§ **Podane informacje**
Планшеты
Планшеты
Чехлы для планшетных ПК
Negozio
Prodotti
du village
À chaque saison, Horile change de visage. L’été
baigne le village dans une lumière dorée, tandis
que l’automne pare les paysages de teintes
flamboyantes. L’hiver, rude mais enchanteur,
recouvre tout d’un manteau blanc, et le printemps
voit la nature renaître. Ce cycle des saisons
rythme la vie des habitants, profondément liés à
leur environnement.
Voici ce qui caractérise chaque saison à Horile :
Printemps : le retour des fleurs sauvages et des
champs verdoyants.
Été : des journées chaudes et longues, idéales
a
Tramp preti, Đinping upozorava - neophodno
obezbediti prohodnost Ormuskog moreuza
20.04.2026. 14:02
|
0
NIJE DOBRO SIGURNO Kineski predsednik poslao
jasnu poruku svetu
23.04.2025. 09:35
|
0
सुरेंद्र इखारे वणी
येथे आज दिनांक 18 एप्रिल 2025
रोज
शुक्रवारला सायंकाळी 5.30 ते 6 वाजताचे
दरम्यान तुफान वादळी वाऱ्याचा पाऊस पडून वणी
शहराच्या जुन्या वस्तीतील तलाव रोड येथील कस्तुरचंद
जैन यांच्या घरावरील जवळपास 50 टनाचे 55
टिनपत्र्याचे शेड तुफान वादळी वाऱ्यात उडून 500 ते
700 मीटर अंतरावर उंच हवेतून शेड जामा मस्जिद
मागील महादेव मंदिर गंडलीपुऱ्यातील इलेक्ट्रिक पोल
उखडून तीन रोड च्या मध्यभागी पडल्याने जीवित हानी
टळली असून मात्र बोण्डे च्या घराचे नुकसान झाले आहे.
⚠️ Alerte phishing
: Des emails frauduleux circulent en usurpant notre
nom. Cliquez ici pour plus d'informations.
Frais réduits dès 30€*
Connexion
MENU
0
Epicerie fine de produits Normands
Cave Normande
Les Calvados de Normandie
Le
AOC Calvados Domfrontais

§ **Twoje zadanie**
Wpisz wszystkie powyższe wiersze do listy numerowanej i pomiń wiersze puste.

§ **Odpowiedź**
1. Планшеты
2. Планшеты
3. Чехлы для планшетных ПК
4. Negozio
5. Prodotti
6. du village
7. À chaque saison, Horile change de visage. L’été
8. baigne le village dans une lumière dorée, tandis
9. que l’automne pare les paysages de teintes
10. flamboyantes. L’hiver, rude mais enchanteur,
11. recouvre tout d’un manteau blanc, et le printemps
12. voit la nature renaître. Ce cycle des saisons
13. rythme la vie des habitants, profondément liés à
14. leur environnement.
15. Voici ce qui caractérise chaque saison à Horile :
16. Printemps : le retour des fleurs sauvages et des
17. champs verdoyants.
18. Été : des journées chaudes et longues, idéales
19. a
20. Tramp preti, Đinping upozorava - neophodno
21. obezbediti prohodnost Ormuskog moreuza
22. 20.04.2026. 14:02
23. |
24. 0
25. NIJE DOBRO SIGURNO Kineski predsednik poslao
26. jasnu poruku svetu
27. 23.04.2025. 09:35
28. |
29. 0
30. सुरेंद्र इखारे वणी
31. येथे आज दिनांक 18 एप्रिल 2025
32. रोज
33. शुक्रवारला सायंकाळी 5.30 ते 6 वाजताचे
34. दरम्यान तुफान वादळी वाऱ्याचा पाऊस पडून वणी
35. शहराच्या जुन्या वस्तीतील तलाव रोड येथील कस्तुरचंद
36. जैन यांच्या घरावरील जवळपास 50 टनाचे 55
37. टिनपत्र्याचे शेड तुफान वादळी वाऱ्यात उडून 500 ते
38. 700 मीटर अंतरावर उंच हवेतून शेड जामा मस्जिद
39. मागील महादेव मंदिर गंडलीपुऱ्यातील इलेक्ट्रिक पोल
40. उखडून तीन रोड च्या मध्यभागी पडल्याने जीवित हानी
41. टळली असून मात्र बोण्डे च्या घराचे नुकसान झाले आहे.
42. ⚠️ Alerte phishing
43. : Des emails frauduleux circulent en usurpant notre
44. nom. Cliquez ici pour plus d'informations.
45. Frais réduits dès 30€*
46. Connexion
47. MENU
48. 0
49. Epicerie fine de produits Normands
50. Cave Normande
51. Les Calvados de Normandie
52. Le
53. AOC Calvados Domfrontais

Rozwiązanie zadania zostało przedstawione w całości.